I legumi nella storia - Cosa sono - Croce o delizia?  -  I ceci - I fagioli - Le fave - Le lenticchie - I piselli - La cicerchia - La soia - Per concludere...

I legumi nella storia

L’Europa dei  “secoli bui”  medievali dovette essere davvero terribile se, a causa delle reiterate epidemie si sfiorò parecchie volte lo spopolamento di intere comunità di persone, poco preparate peraltro a resistere alle malattie, essendo il loro fisico costituzionalmente debole per carenza di alimentazione. La carne, infatti, introvabile ed irraggiungibile per la gente poverella, cioè per la massima parte degli abitanti, costituiva per contro il cibo quotidiano per l’entourage delle corti feudali e per pochissimi altri ricchi, che alla fine finivano col contrarre malanni determinati da troppa carne presente nel  quotidiano della loro dieta.
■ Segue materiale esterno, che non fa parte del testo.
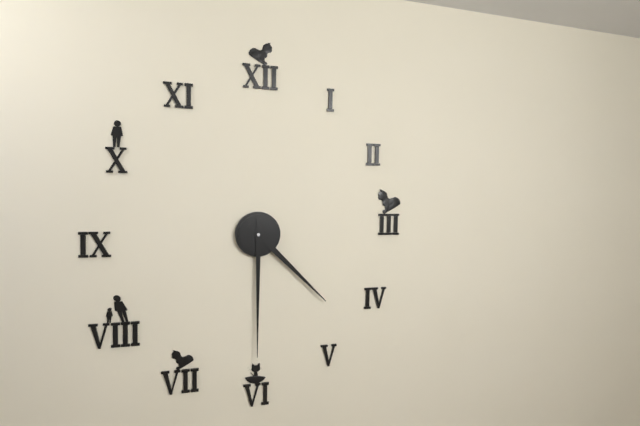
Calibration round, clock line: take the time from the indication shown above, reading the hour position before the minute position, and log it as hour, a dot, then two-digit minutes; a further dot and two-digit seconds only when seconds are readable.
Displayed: 4.30
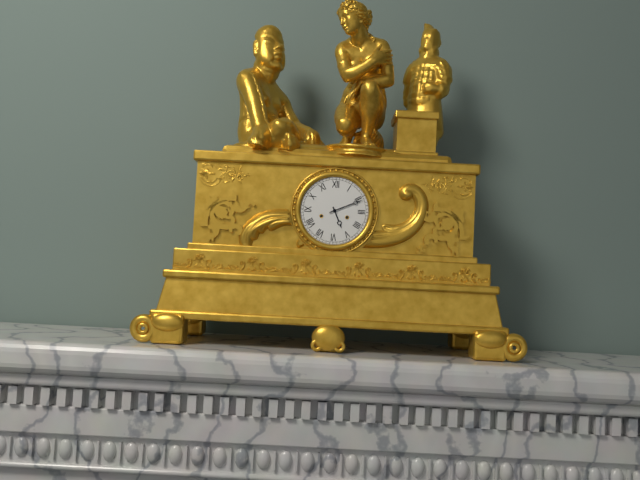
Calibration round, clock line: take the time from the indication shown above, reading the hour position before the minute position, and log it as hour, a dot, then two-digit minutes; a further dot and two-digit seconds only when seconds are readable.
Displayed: 5.11
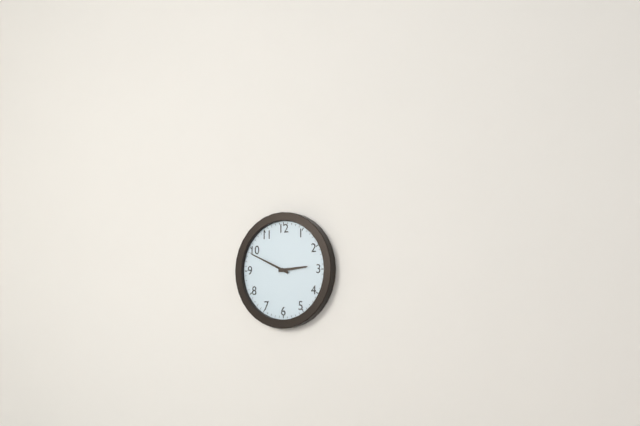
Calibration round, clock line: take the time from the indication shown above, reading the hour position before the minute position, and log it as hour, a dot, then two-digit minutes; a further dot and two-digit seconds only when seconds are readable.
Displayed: 2.49
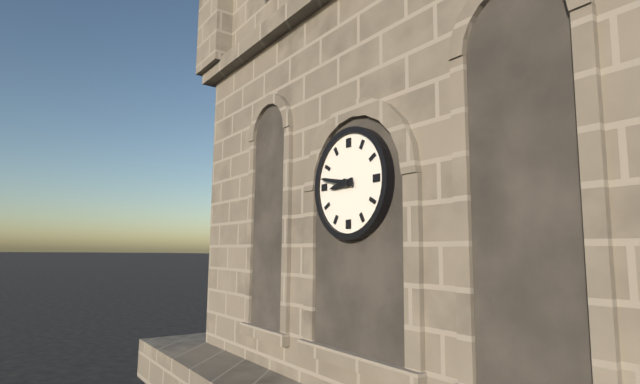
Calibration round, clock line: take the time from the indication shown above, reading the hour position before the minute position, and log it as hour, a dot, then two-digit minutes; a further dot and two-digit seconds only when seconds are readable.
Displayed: 8.47
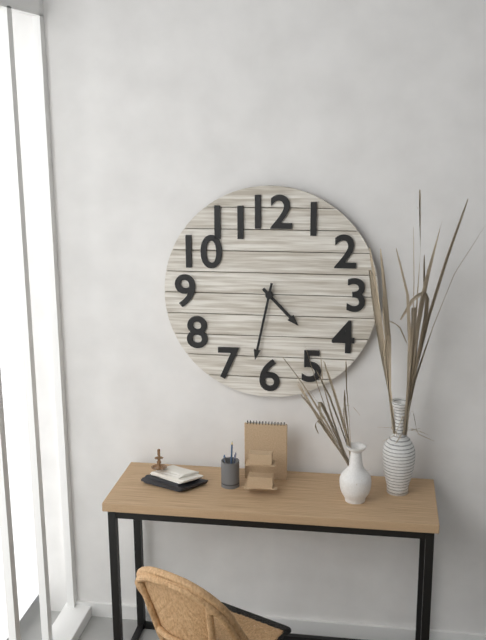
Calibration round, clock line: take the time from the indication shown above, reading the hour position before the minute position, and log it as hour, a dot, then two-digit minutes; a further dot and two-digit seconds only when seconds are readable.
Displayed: 4.32
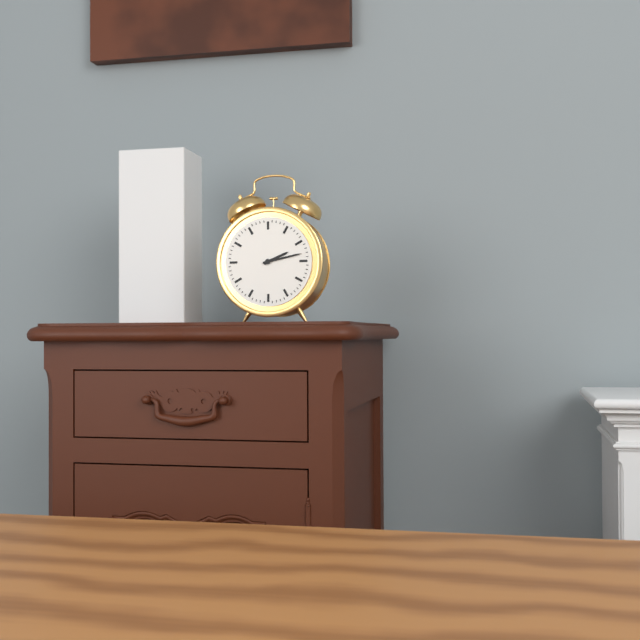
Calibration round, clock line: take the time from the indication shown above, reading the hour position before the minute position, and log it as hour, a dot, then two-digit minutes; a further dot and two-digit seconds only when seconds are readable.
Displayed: 2.13
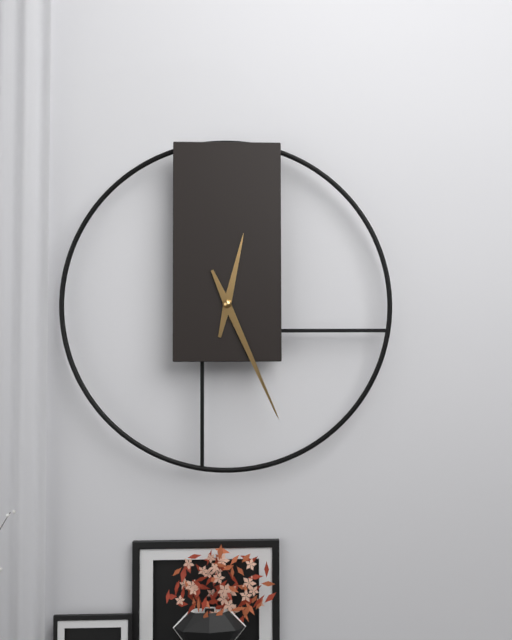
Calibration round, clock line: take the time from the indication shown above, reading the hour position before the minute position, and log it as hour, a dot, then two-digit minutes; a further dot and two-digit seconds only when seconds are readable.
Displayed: 12.26
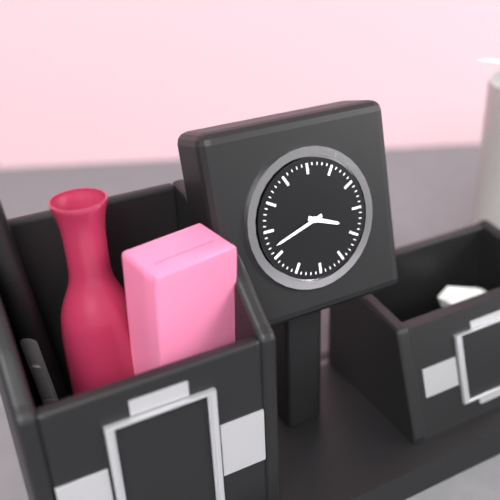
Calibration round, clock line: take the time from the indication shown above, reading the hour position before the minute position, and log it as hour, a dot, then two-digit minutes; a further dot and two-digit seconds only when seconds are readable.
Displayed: 3.42
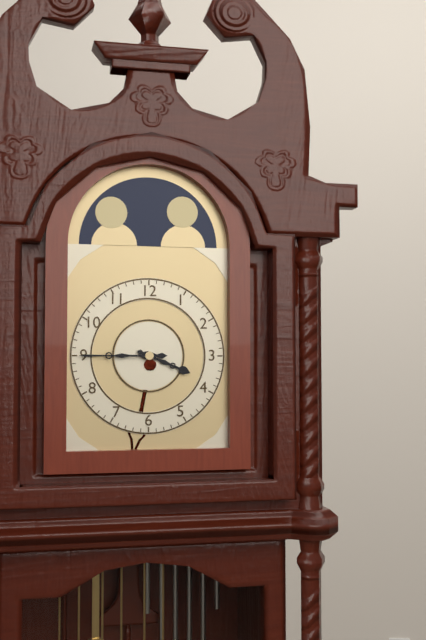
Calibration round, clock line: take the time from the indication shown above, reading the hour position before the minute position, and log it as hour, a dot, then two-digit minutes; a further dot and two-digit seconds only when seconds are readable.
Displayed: 3.45
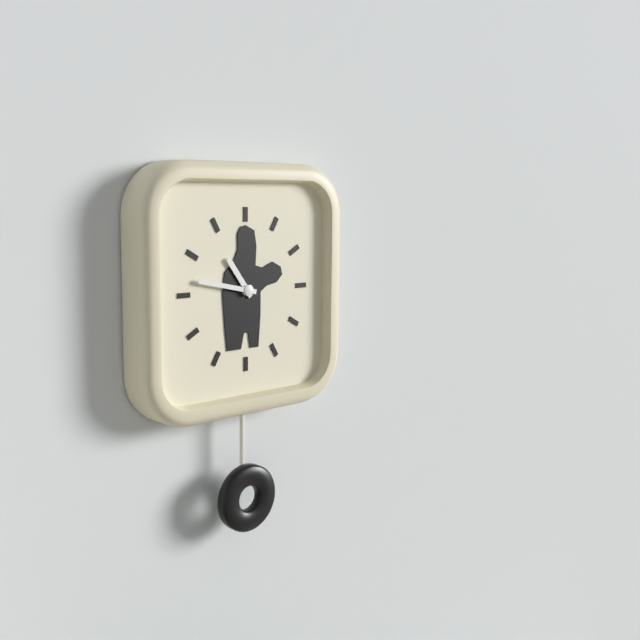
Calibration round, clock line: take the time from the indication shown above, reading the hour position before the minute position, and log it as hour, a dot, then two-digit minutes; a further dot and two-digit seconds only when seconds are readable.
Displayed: 10.47
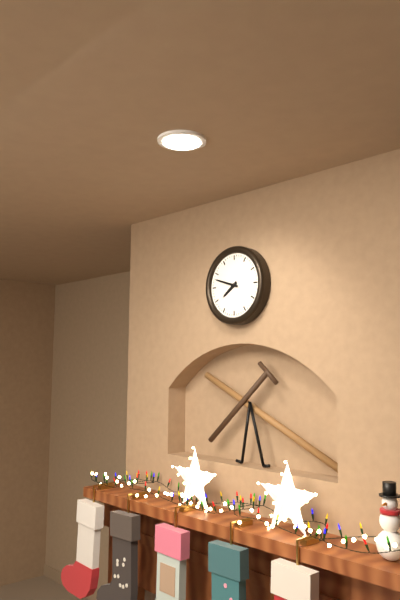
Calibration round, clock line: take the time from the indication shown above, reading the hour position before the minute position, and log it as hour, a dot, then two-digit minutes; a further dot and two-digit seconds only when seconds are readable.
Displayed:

Un maiale, per chi si  poteva permettere di allevarlo e ingrassarlo, era la fonte di carne prioritaria: di questo animale non si buttava niente! I pochi giorni canonici in cui il signore apriva i suoi boschi alla pubblica venazione erano occasioni d’oro da non perdere in assoluto per poter far incetta di un po’ di carne: un cinghiale o un cervo costituivano l’approvvigionamento di carne per più settimane, se non per mesi!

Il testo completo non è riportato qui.